■ HOW TO COMPLETE THIS TASK: Search the entries below for the string "hand" and copy the lines that hold it.

■ Saved data entries:
════════════════════

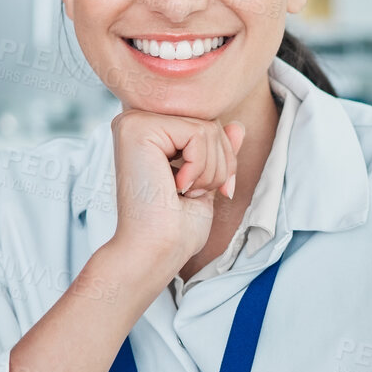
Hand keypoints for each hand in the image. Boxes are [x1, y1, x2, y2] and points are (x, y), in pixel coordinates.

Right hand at [108, 109, 245, 281]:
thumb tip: (237, 125)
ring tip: (184, 192)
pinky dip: (200, 167)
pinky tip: (176, 186)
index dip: (224, 159)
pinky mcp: (138, 128)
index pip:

════════════════════

■ ANSWER BOX:
Hand keypoints for each hand in the image. Boxes are [x1, y1, x2, y2] and points are (x, y), in pixel coordinates.
Right hand at [108, 109, 245, 281]:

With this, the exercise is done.